Mapa: Área Metropolitana do Porto

9 de junho de 2020

Ainda não há dinheiro para a construção das 3ª e 4ª fases da variante à EN326 de Arouca, mas para… ... ...

Ainda não há dinheiro para a construção da 3ª fase (que ligará a Ponte da Cela a Escariz) e da 4ª fase (que ligará o nó de Pigeiros da A32 ao nó de Santa Maria da Feira da A1) da variante à EN326 de Arouca, em plena Área Metropolitana do Porto, mas houve mais dinheiro para doar (num acto dum governo supostamente de centro-esquerda...e será que é mesmo um governo de centro-esquerda?!!!) mais 850 milhões de euros ao Novo Banco. Banco que está sediado em Lisboa e que é uma expressão do tipo de capitalismo inútil e parasitário de Lisboa e arredores, que o opõe ao capitalismo produtor, laborioso e exportador da Região do Norte de Portugal. No Novo Banco, que surge desse capitalismo inútil de lobbys de Lisboa e arredores (já bem antigos e que sempre andaram à volta do Palácio de São Bento e do Terreiro do Paço), foram injectados, até ao momento, cerca de 7 mil milhões de euros provenientes dos impostos dos Portugueses!!!...Repito: 7 mil milhões de euros provenientes dos contribuintes!!!...
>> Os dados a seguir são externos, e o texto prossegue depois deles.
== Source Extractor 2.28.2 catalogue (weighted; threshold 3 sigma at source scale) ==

E a Área Metropolitana do Porto e a Região do Norte, onde Arouca se insere e pertence, estão também, no presente, a viver a ameaça da redução dos vôos da TAP a partir do Aeroporto Francisco Sá Carneiro, que é o aeroporto mais moderno de Portugal, movimentando mais de 12 milhões de passageiros/ano, tendo um hinterland que representa mais de 5 milhões de cidadãos do Norte e Centro do país e boa parte da Galiza, mas que serve, sobretudo, a Região do Norte, que é a região mais populosa, a mais produtora e a mais exportadora de Portugal, etc.etc. O plano de retoma de rotas da TAP prevê o restabelecimento de 55 ligações internacionais em Lisboa, mas apenas quatro no Porto, constatando-se que os passageiros que já tinham viagem marcada estão a ser “transferidos” para Lisboa sem serem consultados!!!...A TAP, cujo capital é maioritariamente do Estado Português, ou seja, dos Portugueses, na prática está a funcionar como uma empresa local de Lisboa e arredores e para Lisboa e arredores e não como uma empresa-instituição nacional do Estado Português, penalizando, fortemente, a sua região mais populosa, mais produtora e mais exportadora, que é a Região do Norte.
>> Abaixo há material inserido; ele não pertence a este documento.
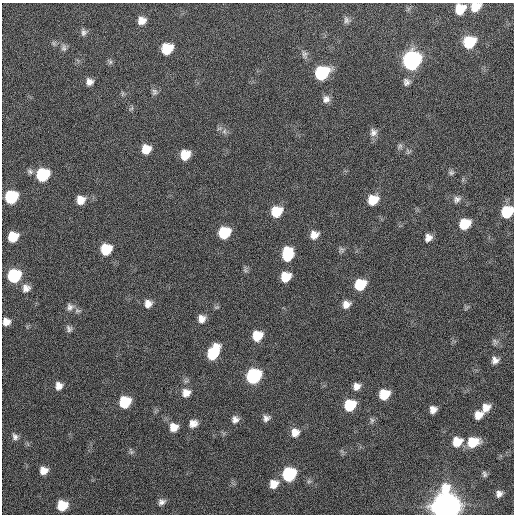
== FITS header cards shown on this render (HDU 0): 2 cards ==
NAXIS1  =                  512
NAXIS2  =                  512

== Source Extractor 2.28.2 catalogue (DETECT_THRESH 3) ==
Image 512 x 512 px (HDU 0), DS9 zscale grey, 1 PNG px = 1 image px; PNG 516 x 516 px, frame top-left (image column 1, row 512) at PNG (2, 3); no overlay
Background 20.9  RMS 3.9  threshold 11.6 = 3 sigma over >= 5 px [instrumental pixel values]
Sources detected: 83; all 83 listed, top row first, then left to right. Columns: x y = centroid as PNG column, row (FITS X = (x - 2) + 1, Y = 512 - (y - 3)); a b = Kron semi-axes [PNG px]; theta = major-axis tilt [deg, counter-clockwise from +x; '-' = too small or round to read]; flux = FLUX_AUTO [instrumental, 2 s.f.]
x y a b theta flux
475 7 10 8 28 4200
460 9 10 9 - 5600
346 20 11 7 -70 970
142 21 9 8 - 2100
84 32 9 7 -84 880
469 42 11 9 37 11000
64 48 9 7 88 810
167 49 9 8 - 7700
304 54 12 7 -79 1000
412 60 11 10 - 80000
110 62 7 6 - 540
322 73 10 9 - 21000
89 82 8 8 - 1500
406 82 9 9 - 1100
154 92 10 7 -89 870
122 93 8 4 90 410
326 99 9 9 - 1400
131 109 9 4 48 450
224 131 8 7 - 920
373 132 11 10 - 1500
400 146 9 6 61 660
146 149 9 9 - 4200
185 155 10 9 - 4800
30 171 9 8 - 920
451 173 7 6 - 600
43 175 10 9 - 18000
11 197 9 9 - 16000
457 199 10 8 36 1100
81 200 10 9 - 2900
373 200 10 9 - 5600
276 211 10 9 - 7700
507 212 9 8 - 11000
465 224 9 8 - 7100
224 233 9 8 - 12000
314 235 9 8 - 2300
13 237 9 9 - 5600
428 238 9 7 64 1600
106 249 9 9 - 8500
341 249 8 7 - 690
287 254 13 9 85 10000
245 270 7 5 -46 530
14 276 9 9 - 20000
285 277 9 8 - 5400
360 284 9 8 - 9000
26 288 11 11 - 2000
148 304 9 8 - 1900
346 304 9 7 29 1900
70 307 11 10 - 1500
201 319 9 8 - 1900
6 322 8 7 - 2000
69 329 9 7 -64 820
257 336 9 8 - 5600
495 342 9 6 -71 680
213 353 13 8 60 12000
495 360 7 7 - 1300
254 376 10 9 - 31000
59 386 9 9 - 1800
356 386 8 7 - 1600
186 393 11 10 - 2200
384 394 9 8 - 6400
125 402 9 8 - 9900
350 405 9 8 - 10000
486 407 10 8 56 2400
433 409 7 7 - 1700
478 415 9 8 - 2500
266 418 8 7 - 1100
235 419 8 8 - 1300
372 420 8 6 76 660
193 423 9 8 - 1900
174 427 10 9 - 2800
295 432 10 9 - 2500
15 437 11 8 -69 1200
457 442 10 10 - 4400
473 442 11 9 16 6700
131 451 10 5 -63 570
44 471 9 8 - 2400
289 474 9 9 - 23000
484 474 8 6 -76 680
274 484 10 10 - 3300
499 494 9 8 - 1300
162 502 10 8 35 1300
62 505 9 9 - 6900
446 507 11 10 - 620000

Gravura: Transportes em Revista
São apenas dois elementos recentes do ultra-centralismo ultra-parasita de Lisboa e arredores, onde se injectam, descaradamente e de modo injusto, fundos e activos que são gerados e produzidos noutras regiões de Portugal, sobretudo provenientes da Região do Norte.
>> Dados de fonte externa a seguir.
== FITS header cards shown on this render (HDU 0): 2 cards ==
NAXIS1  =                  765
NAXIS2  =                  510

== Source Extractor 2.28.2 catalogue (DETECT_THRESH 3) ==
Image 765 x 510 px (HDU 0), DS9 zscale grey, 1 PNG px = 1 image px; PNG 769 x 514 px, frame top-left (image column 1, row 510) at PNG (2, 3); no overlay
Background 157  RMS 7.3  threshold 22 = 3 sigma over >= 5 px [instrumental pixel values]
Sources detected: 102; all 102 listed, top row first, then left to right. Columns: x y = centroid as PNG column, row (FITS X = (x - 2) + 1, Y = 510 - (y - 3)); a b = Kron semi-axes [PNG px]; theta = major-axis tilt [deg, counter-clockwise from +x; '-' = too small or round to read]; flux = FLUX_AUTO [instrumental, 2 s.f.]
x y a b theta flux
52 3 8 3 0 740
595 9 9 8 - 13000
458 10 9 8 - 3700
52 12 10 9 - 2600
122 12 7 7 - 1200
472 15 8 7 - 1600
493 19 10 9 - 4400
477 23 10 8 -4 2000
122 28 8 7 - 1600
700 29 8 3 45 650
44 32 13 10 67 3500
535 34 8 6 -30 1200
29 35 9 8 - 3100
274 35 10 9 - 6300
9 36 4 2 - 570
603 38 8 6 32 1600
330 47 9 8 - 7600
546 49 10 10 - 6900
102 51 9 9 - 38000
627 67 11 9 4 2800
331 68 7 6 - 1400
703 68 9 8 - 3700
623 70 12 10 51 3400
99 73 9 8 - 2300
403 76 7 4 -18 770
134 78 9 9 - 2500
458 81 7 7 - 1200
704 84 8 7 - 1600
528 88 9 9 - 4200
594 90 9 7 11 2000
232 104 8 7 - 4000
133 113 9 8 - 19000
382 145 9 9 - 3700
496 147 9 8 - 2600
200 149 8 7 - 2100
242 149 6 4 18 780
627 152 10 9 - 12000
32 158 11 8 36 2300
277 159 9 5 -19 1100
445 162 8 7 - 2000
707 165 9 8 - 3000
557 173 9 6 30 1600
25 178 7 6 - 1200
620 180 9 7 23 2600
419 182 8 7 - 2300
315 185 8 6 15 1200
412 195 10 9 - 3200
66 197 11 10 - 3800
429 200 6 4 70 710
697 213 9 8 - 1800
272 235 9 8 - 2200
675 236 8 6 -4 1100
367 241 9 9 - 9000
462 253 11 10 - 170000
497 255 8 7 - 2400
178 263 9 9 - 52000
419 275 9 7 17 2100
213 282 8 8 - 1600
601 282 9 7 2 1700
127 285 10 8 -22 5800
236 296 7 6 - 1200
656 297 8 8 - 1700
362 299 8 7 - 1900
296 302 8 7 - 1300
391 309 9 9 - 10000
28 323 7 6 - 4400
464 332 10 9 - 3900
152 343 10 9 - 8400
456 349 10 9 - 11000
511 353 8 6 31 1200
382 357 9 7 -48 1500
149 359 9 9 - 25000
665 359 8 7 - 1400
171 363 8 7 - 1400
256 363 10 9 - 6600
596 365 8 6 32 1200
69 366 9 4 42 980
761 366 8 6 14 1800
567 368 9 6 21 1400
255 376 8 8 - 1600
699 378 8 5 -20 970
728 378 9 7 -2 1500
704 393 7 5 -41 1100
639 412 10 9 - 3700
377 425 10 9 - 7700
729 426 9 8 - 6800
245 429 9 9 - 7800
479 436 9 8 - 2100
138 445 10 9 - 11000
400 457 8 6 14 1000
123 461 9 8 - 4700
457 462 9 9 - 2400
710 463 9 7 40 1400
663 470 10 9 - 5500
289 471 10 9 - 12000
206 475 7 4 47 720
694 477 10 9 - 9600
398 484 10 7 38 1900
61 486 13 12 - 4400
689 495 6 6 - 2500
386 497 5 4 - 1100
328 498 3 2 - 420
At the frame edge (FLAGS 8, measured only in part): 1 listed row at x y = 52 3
Mas para concluir um pequeno e muito urgente troço de estrada na Área Metropolitana do Porto (a 3ª e 4ª fases da variante à EN326 de Arouca) ainda não há dinheiro!!!!! Será que não há mesmo dinheiro?!!!!
E esta situação muitíssimo injusta e imoral do ultra-centralismo ultra-parasita de Lisboa e arredores não pode continuar mais assim. Não pode mesmo. A Regionalização de Portugal continental nas cinco regiões identificadas é mesmo uma das reformas estruturais mais urgentes que tem de ser concretizada com lucidez e eficácia, para bem de todo o Portugal e de todos os Portugueses. E este grande problema não se reporta apenas ao facto da existência muito duradoura do sórdido ultra-centralismo ultra-parasita de Lisboa e arredores, mas também ao facto da capital de Portugal não se encontrar no sítio certo e adequado, há séculos: a capital de Portugal devia localizar-se no núcleo identitário do território português, que é, como sempre foi, o Entre-Douro-e-Minho.